Today S and R dropped me off, so I could run around a busy lake about a seven minutes drive from our apartment. It's a small lake with coots, mallards, baby mallards, and egrets salting a tree-filled island in the middle of the lake. And way too many Canada geese (and their green logs of poop), because people feed them popcorn and wonder bread. (I don't get it at all. Here?)

I ran for 19 minutes, with 2 one-minute-long walk breaks. That's how long it took me to circle the lake, and I wasn't feeling up to circling it again. It did feel great to be out in the morning and to be running again. It was also humbling. We should never compare ourselves to anything, not even ourselves on a different day. Though perhaps that's inevitable.

{i love this pillow and find it highly motivational}
I've been running since just after high school. I started out slow and eventually I was trail running several times a week for up to 90 minutes at a time. (I love trails more than anything, and would prefer to never run on pavement.) Before I had foot surgery several years ago, I was fast. I wasn't breaking any records. But, for me, I felt fast. And I guess I loved my speed. I liked overtaking fast, unsuspecting runners--especially up hill. (Um, competitive much?)

After my foot surgery, a friend asked if I would train for a marathon with her.
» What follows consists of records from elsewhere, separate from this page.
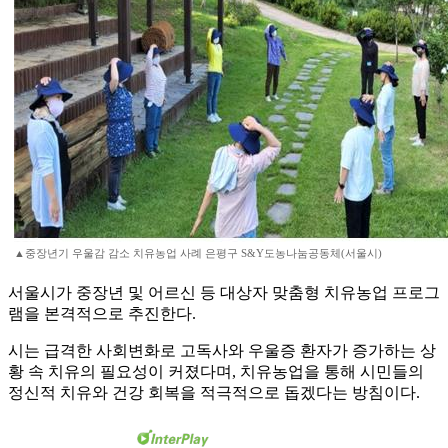
▲중장년기 우울감 감소 치유농업 사례 은평구 S&Y도농나눔공동체(서울시)
서울시가 중장년 및 어르신 등 대상자 맞춤형 치유농업 프로그
램을 본격적으로 추진한다.
시는 급격한 사회변화로 고독사와 우울증 환자가 증가하는 상
황 속 치유의 필요성이 커졌다며, 치유농업을 통해 시민들의
정신적 치유와 건강 회복을 적극적으로 돕겠다는 방침이다.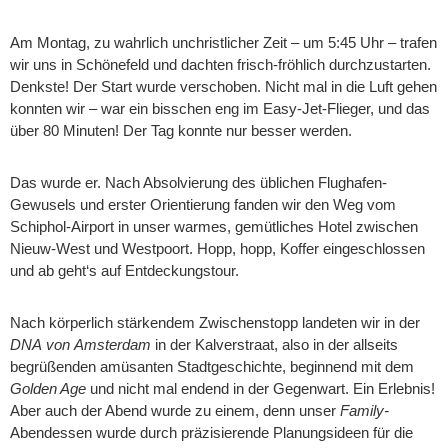
Am Montag, zu wahrlich unchristlicher Zeit – um 5:45 Uhr – trafen
wir uns in Schönefeld und dachten frisch-fröhlich durchzustarten.
Denkste! Der Start wurde verschoben. Nicht mal in die Luft gehen
konnten wir – war ein bisschen eng im Easy-Jet-Flieger, und das
über 80 Minuten! Der Tag konnte nur besser werden.
Das wurde er. Nach Absolvierung des üblichen Flughafen-
Gewusels und erster Orientierung fanden wir den Weg vom
Schiphol-Airport in unser warmes, gemütliches Hotel zwischen
Nieuw-West und Westpoort. Hopp, hopp, Koffer eingeschlossen
und ab geht‘s auf Entdeckungstour.
Nach körperlich stärkendem Zwischenstopp landeten wir in der
DNA
von
Amsterdam
in der Kalverstraat, also in der allseits
begrüßenden amüsanten Stadtgeschichte, beginnend mit dem
Golden Age
und nicht mal endend in der Gegenwart. Ein Erlebnis!
Aber auch der Abend wurde zu einem, denn unser
Family-
Abendessen wurde durch präzisierende Planungsideen für die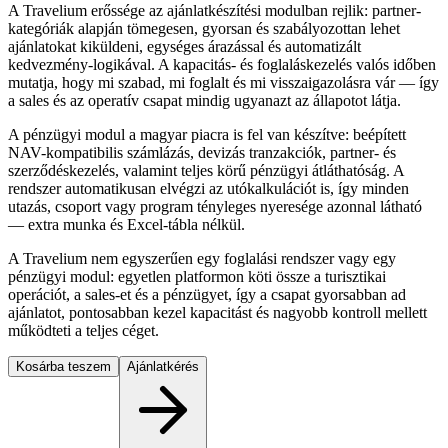
A Travelium erőssége az ajánlatkészítési modulban rejlik: partner-
kategóriák alapján tömegesen, gyorsan és szabályozottan lehet
ajánlatokat kiküldeni, egységes árazással és automatizált
kedvezmény-logikával. A kapacitás- és foglaláskezelés valós időben
mutatja, hogy mi szabad, mi foglalt és mi visszaigazolásra vár — így
a sales és az operatív csapat mindig ugyanazt az állapotot látja.
A pénzügyi modul a magyar piacra is fel van készítve: beépített
NAV-kompatibilis számlázás, devizás tranzakciók, partner- és
szerződéskezelés, valamint teljes körű pénzügyi átláthatóság. A
rendszer automatikusan elvégzi az utókalkulációt is, így minden
utazás, csoport vagy program tényleges nyeresége azonnal látható
— extra munka és Excel-tábla nélkül.
A Travelium nem egyszerűen egy foglalási rendszer vagy egy
pénzügyi modul: egyetlen platformon köti össze a turisztikai
operációt, a sales-et és a pénzügyet, így a csapat gyorsabban ad
ajánlatot, pontosabban kezel kapacitást és nagyobb kontroll mellett
működteti a teljes céget.
Kosárba teszem
Ajánlatkérés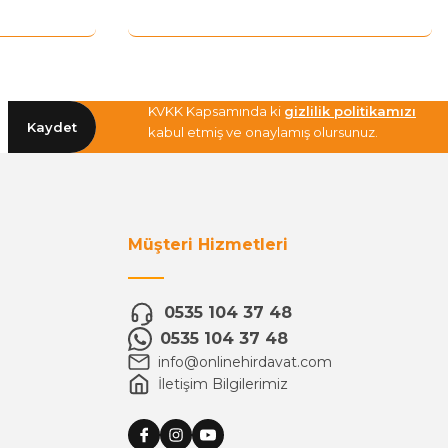
KVKK Kapsamında ki
gizlilik politikamızı
Kaydet
kabul etmiş ve onaylamış olursunuz.
Müşteri Hizmetleri
0535 104 37 48
0535 104 37 48
info@onlinehirdavat.com
İletişim Bilgilerimiz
Sure, why not? She introduced me to walk breaks, which I was a big snot about... because real runners don't walk! (Ugh, see what I mean? This is when competition can be unpretty.) I ran the marathon a bit below my capability, but I was doing it for fun. Then I had some incidents, which put a dent in my running for about a year, and I slowed down quite a bit.

Then I started traveling and didn't really start running again until I settled in one place for a while. (I was running in a more metaphorical sense.) A couple years ago I trained for another marathon with a friend in Patagonia. We'd planned on running the Maraton Fin del Mundo in Ushuaia, Argentina, reached 20 miles in our training (taking walk breaks, which I now highly recommend for long distances more than 19 minutes), and found out it was canceled. I think I broke my foot around about this time. But the end of the marathon took the steam out of my running again. I still ran and biked, but much more sporadically.

{i hope to work my way up to this}
Today I ran humbly for 19 minutes. And better-dressed runners passed me during my walk breaks. The sun made my shadow long. On the far side of the lake, I could see S wearing R in the carrier bouncing on the pier. I breathed in new air and remembered what I was missing. Maybe tomorrow I'll run for 20 minutes, maybe 30.

Do you have a favorite solo activity that takes your breath away?